The mayor made his first public appearance today since allegations that executives of the city’s red light camera vendor bribed Columbus elected officials surfaced. At a press conference being held to rename a city fire station in honor of former Safety Director Mitchell Brown, the mayor was tight lipped.
"Let me just say this. I will have more to say about this later,” Coleman said.
It was the common refrain from Mayor Coleman - as he declined to comment - for now - on the federal bribery case alleging corruption inside Columbus City Hall.
At the event, he pledged on-going support for Council President Andrew Ginther, who thus far is the only public official to be linked through documents to the red light camera company.
On Friday, court documents were unsealed revealing the bribery scandal. Karen Finley, former CEO of Redflex, the city’s exclusive red light camera company for a decade, pleaded guilty to providing bribes to Columbus elected officials.
The federal court documents did not name who the officials are that received payment. However, the court filings cite specific campaign donations that correspond to donations made to Ginther.
The court records show the money was funneled by a lobbyist. That lobbyist was later identified as John Raphael.
In addition to his public appearance, Coleman also a public statement later in the day saying: “I, along with others, have received a request to provide documents to federal investigators and I am responding fully and completely. I encourage those who receive a request for information to cooperate as I am. While I am not the focus, I do consider these allegations to be serious. As such, I will do whatever is necessary to assist the authorities.”
Brown, the former safety director, told 10 Investigates he was not aware of any bribes.
Though the mayor acknowledged handing over documents to federal officials, his office declined to give any documents to 10 Investigates. The mayor also declined to answer whether he's seeking outside legal help.
“You know, I'll talk all about that later,” Coleman said before walking away without answering further questions.
The mayor’s press conference followed a press conference earlier in the day by one of the state’s more historic vocal opponents of the cameras - State Senator Bill Seitz.
Seitz is the legislator who wrote the law putting an end to red light cameras in Ohio.
He says it’s time for Columbus and other cities to give ticketed drivers a refund. He also called for state action to join the Federal corruption investigation.
I have encouraged some of my colleagues to call the Franklin County Prosecutor, Ron O'Brien and make sure Ron is aware of this and that he would offer whatever assistance he could offer,” Seitz said.

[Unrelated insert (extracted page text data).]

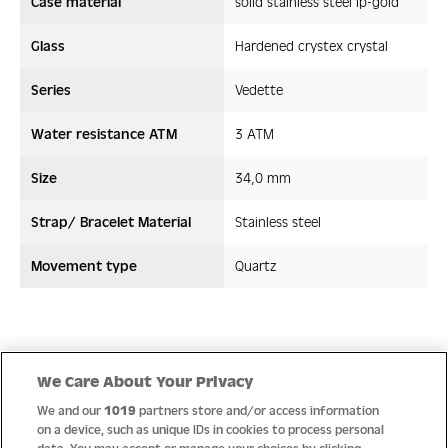
Case material
solid stainless steel ip-gold
Glass
Hardened crystex crystal
Series
Vedette
Water resistance ATM
3 ATM
Size
34,0 mm
Strap/ Bracelet Material
Stainless steel
Movement type
Quartz
Quality
We Care About Your Privacy
We and our
1019
partners store and/or access information
on a device, such as unique IDs in cookies to process personal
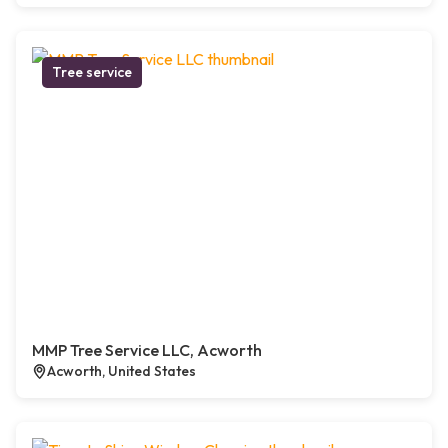
Tree service
MMP Tree Service LLC, Acworth
Acworth, United States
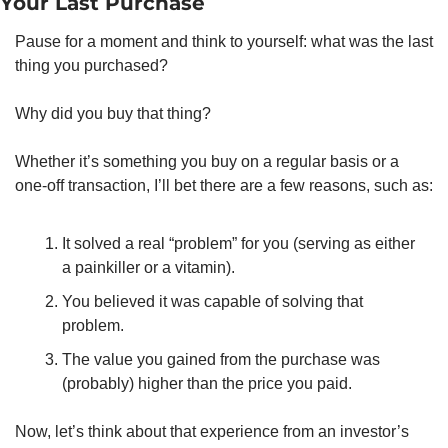
Your Last Purchase
Pause for a moment and think to yourself: what was the last 
thing you purchased? 
Why did you buy that thing? 
Whether it’s something you buy on a regular basis or a 
one-off transaction, I’ll bet there are a few reasons, such as: 
It solved a real “problem” for you (serving as either 
a painkiller or a vitamin). 
You believed it was capable of solving that 
problem. 
The value you gained from the purchase was 
(probably) higher than the price you paid. 
Now, let’s think about that experience from an investor’s 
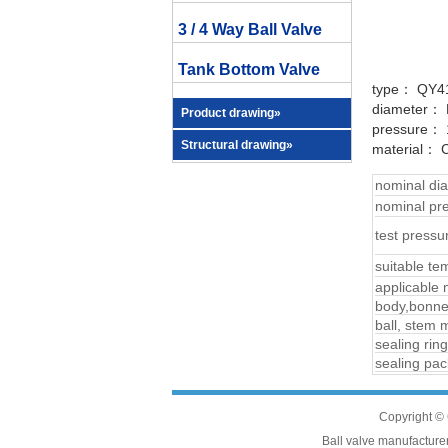
3 / 4 Way Ball Valve
Tank Bottom Valve
type： QY4
diameter：
Product drawing»
pressure： 1
Structural drawing»
material： C
nominal d
nominal p
test pres
suitable te
applicable
body,bonnet
ball, stem m
sealing ring
sealing pac
Copyright © 
Ball valve manufacturers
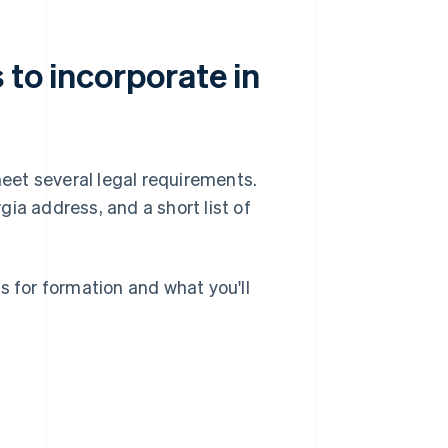
 to incorporate in
meet several legal requirements.
gia address, and a short list of
s for formation and what you'll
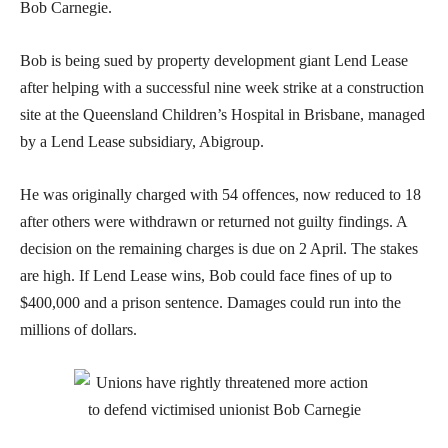
Bob Carnegie.
Bob is being sued by property development giant Lend Lease
after helping with a successful nine week strike at a construction
site at the Queensland Children’s Hospital in Brisbane, managed
by a Lend Lease subsidiary, Abigroup.
He was originally charged with 54 offences, now reduced to 18
after others were withdrawn or returned not guilty findings. A
decision on the remaining charges is due on 2 April. The stakes
are high. If Lend Lease wins, Bob could face fines of up to
$400,000 and a prison sentence. Damages could run into the
millions of dollars.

You can read the mayor’s statement below:
“Given the investigation and public discussion of the Redflex contract, I feel it is necessary to make the following statement:
The Department of Public Safety had the responsibility to evaluate and recommend the best option for the city. I am confident that the Department complied with the appropriate laws, rules, regulations, and city policies. I have asked the Department of Public Safety to work with the City Attorney to examine the procurement, contract, and legislative process associated with the photo red light program.
I had no involvement in the decision to award the contract to Redflex.
I, along with others, have received a request to provide documents to federal investigators and I am responding fully and completely. I encourage those who receive a request for information to cooperate as I am. While I am not the focus, I do consider these allegations to be serious. As such, I will do whatever is necessary to assist the authorities.
It is important that the federal investigators are provided with the appropriate information so that all of the facts come out, so that justice can be served.”